States of emergency were declared for New Jersey, New York City, and more than 40 counties in New York State on February 1, 2021, after a massive winter storm pummeled the East Coast. The storm’s heavy snows and high winds closed schools, cancelled thousands of flights, and wreaked havoc on local travel—and if there wasn’t a global pandemic, there would have likely been a NASA P-3 Orion research aircraft flying right through its most intense snowbands.
Outfitted with an array of state-of-the-art microphysics probes and dropsonde capabilities, the P-3 aircraft is one of two planes used in NASA’s Investigation of Microphysics and Precipitation for Atlantic Coast-Threatening Snowstorms (IMPACTS) field campaign. The other is the ER-2 and, together, they’ll collect an impressive amount of data that scientists will use to identify and investigate the processes that form and drive the snowbands inside winter storms.
Winter snowstorms like the one that brought New York City and New Jersey to a stand-still last February are not uncommon along the East Coast. Yet the processes inside these storms that produce such large amounts of snow are poorly understood by scientists and poorly predicted by the numerical weather models. IMPACTS, the first comprehensive study of East Coast snowstorms in 30 years, aims to change that.

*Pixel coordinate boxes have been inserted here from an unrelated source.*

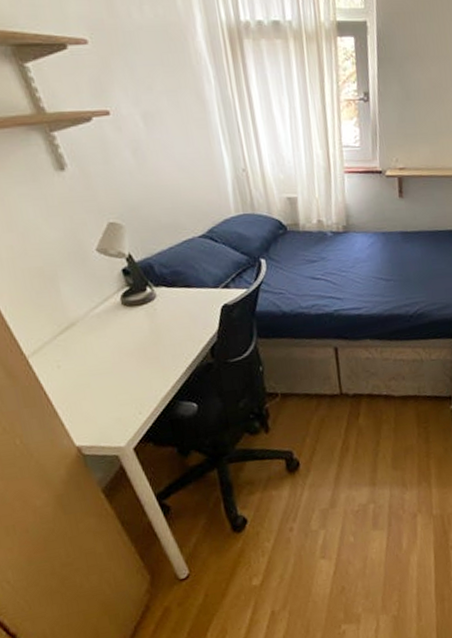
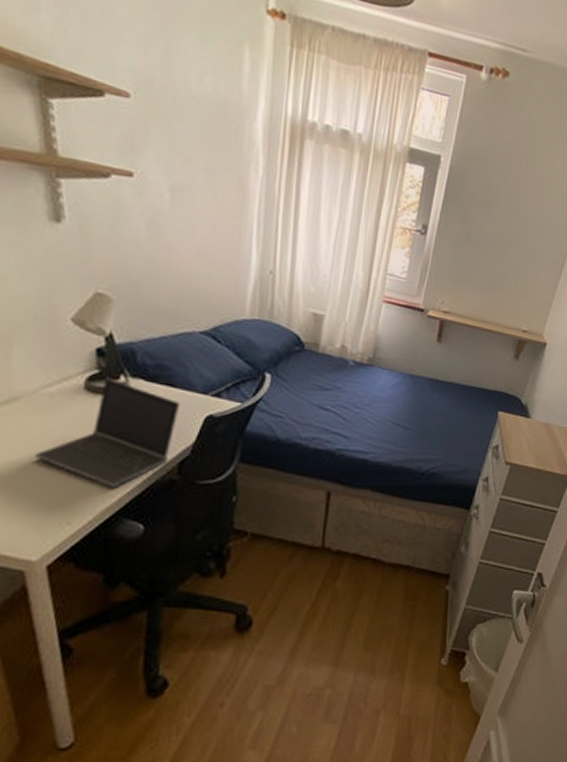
laptop computer: none [99,291,201,379] -> present [34,377,181,488]

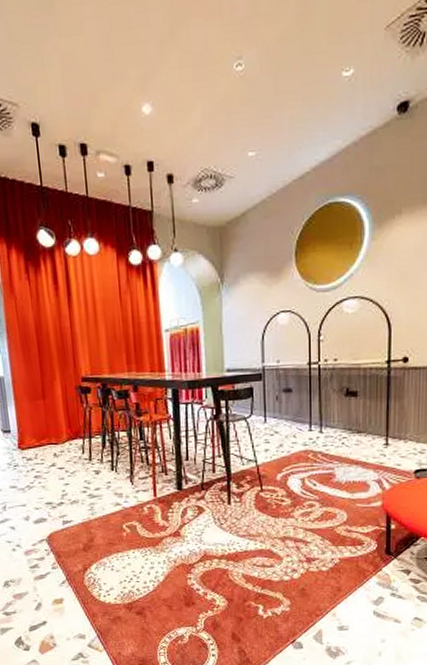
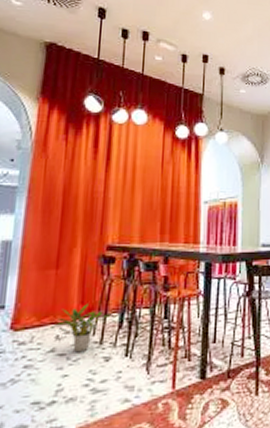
potted plant: none [48,427,94,467] -> present [51,303,110,353]

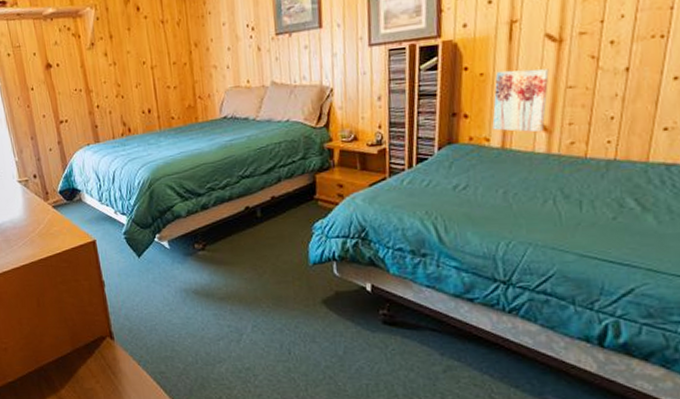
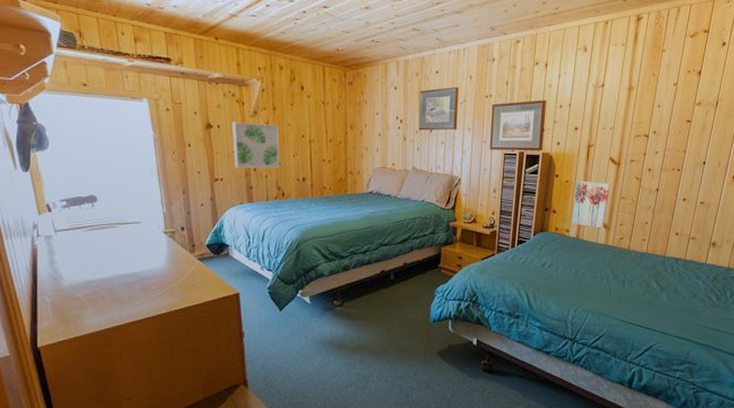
wall art: none [71,54,123,108] -> present [232,122,280,169]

“The goal of IMPACTS is to give scientists a better understanding of what is driving the processes that create and generate snowfall, particularly the intense snow bands,” said Dr. Geoffrey Stano, Chief Scientist at NASA’s Global Hydrometeorology Resource Center Distributed Active Archive Center (GHRC DAAC). “This will improve our scientific understanding, which in turn could be applied to operational forecasting.”
Funded by NASA’s Earth Venture program, IMPACTS has three main objectives: provide observations critical to understanding the mechanisms of snowband formation, organization, and evolution; examine how the microphysical characteristics and likely growth mechanisms of snow particles vary across snowbands; and improve remotely sensed interpretations and modeling of snowfall to advance prediction capabilities.
That IMPACTS is the first major field campaign to investigate these processes in the past 30 years is significant, as it gives scientists an opportunity to study these storms with the latest remote sensing and meteorological technologies.
“What makes [IMPACTS] interesting is that you have the Geostationary Operational Environmental Satellite-16 (GOES-16) satellite that’s constantly running for you, you have the National Weather Service’s radar, soundings, and weather balloons and, on top of all that normal instrumentation, the field campaign is bringing together different universities that provide different ground instrumentation, such as launching weather balloons at different locations and times, and ground instruments that help identify the type and amount of precipitation, and you put that in the way of the storm versus waiting for the storm to come to you,” said Stano. “At the same time, you have aircraft—the ER-2 and the P-3—providing instrumentation that, in the P-3’s case, allow you to take in-situ measurements from inside clouds. There is really no other way to get these kinds of observations.”
Those aircraft—the ER-2 and the P-3—comprise the heart of the IMPACTS mission, as the instruments they carry provide a range of measurements for the campaign’s study of snow-generation processes.